A fin de cuentas lo posible y lo existente es para los tibios. Todo melodrama taurino (vecchialiniano “francés” de los ’30) puesto en esa lista se transforma en un pedazo de El fantasma y la señorita Muir. No hay nada demasiado tangible, demasiado existente, demasiado posible ni demasiado quieto. Son una serie de figuras que sobresalen del mundo por haberse subido a un tren (siempre hay un tren) que los podría quizás potencialmente llevar al cielo pero que siempre termina en alguna parte del infierno. Esa forma de sobresalir está hecha para que parezca que sólo la vemos nosotros, organizada por Vecchiali, que cuando arma sus propios personajes –aunque estos, los melodramáticos taurinos de los ’30 también son suyos)- se suben a sus propios trenes de movimiento fijador de sentimientos que lo que toman de estos destinos trágicos anárquicos de los ’30 a demás de la no determinación de ninguna de sus formas (salvo el primer plano de una diva, la vedette), es su cualidad fantasmal. ¿Existen Hèlene y Sonia de Femmes Femmes o son espectros que merodean por la casa jugando a armarse escenas en las que coinciden o no entre ellas, armando y desarmando personajes? ¿O será una sola mujer armada con dos actrices, que vive sola y se mueve por las calles intentando espantar a policía del equipo de filmación que intenta seguirla en sus movimientos? Lo que pasa con el tren cuando es Vecchiali el que está filmando es que todos se suben, se desborda todo y es imposible perseguirlo. Lo trágico en todo esto es que la película tiene que terminar y no hay más que una sola forma de hacerlo. En el medio, lo que parecían una serie de invenciones en forma de acumulación de elementos van a ir encontrando un orden secreto para, de repente, tener un desenlace justo a tiempo.
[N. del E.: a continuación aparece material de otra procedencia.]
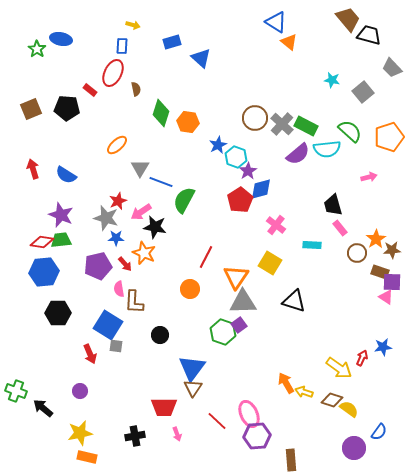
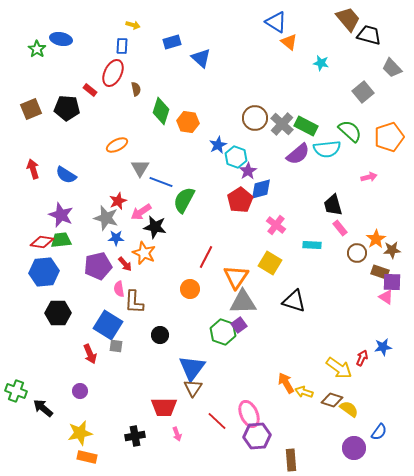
cyan star at (332, 80): moved 11 px left, 17 px up
green diamond at (161, 113): moved 2 px up
orange ellipse at (117, 145): rotated 15 degrees clockwise
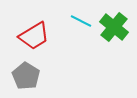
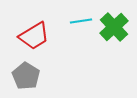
cyan line: rotated 35 degrees counterclockwise
green cross: rotated 8 degrees clockwise
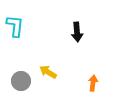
Lo terrible es, por ejemplo, ver una película como Noches blancas sobre el muelle y saber que la película va a durar cuatro noches. En el medio es todo fantástico (¿quién existe, él, ella, el viejo que interpreta Vecchiali, los personajes de sus vidas que cuentan los protagonistas en historias mientras se van conociendo en el muelle, nadie?), en penumbras, en contraste. Lo terrible es la posibilidad de que la película haya sido tan incorpórea como los relatos casi junto al fuego que contiene, que quizás al verla de nuevo parezca que fue todo una gran confusión, que en realidad lo había soñado. El melodrama taurino (vecchialiniano “francés” de los ’30) es ese que deja la sensación de que hay un hueco en alguna parte de la casa y cuando pasás por al lado te das cuenta de que sabías exactamente qué había ahí antes pero ahora no lográs acordarte. Lo que hace Vecchiali con este hueco es transformar en realidad –realidad fantasma- todas esas fantasías del melodrama taurino (vecchialiniano “francés” de los ’30): hacerlo fantástico, natural y extraño (esto es ser obstinado), lo que pasa cuando se mezclan las certezas con las incertezas y la hipnosis. Como esta frase que según Vecchiali le dijo Opüls a Danielle (taurina) Darrieux mientras filmaban Madame de…: Il faut que tu joues la presence dans l’absence (es necesario que interpretes la presencia en la ausencia).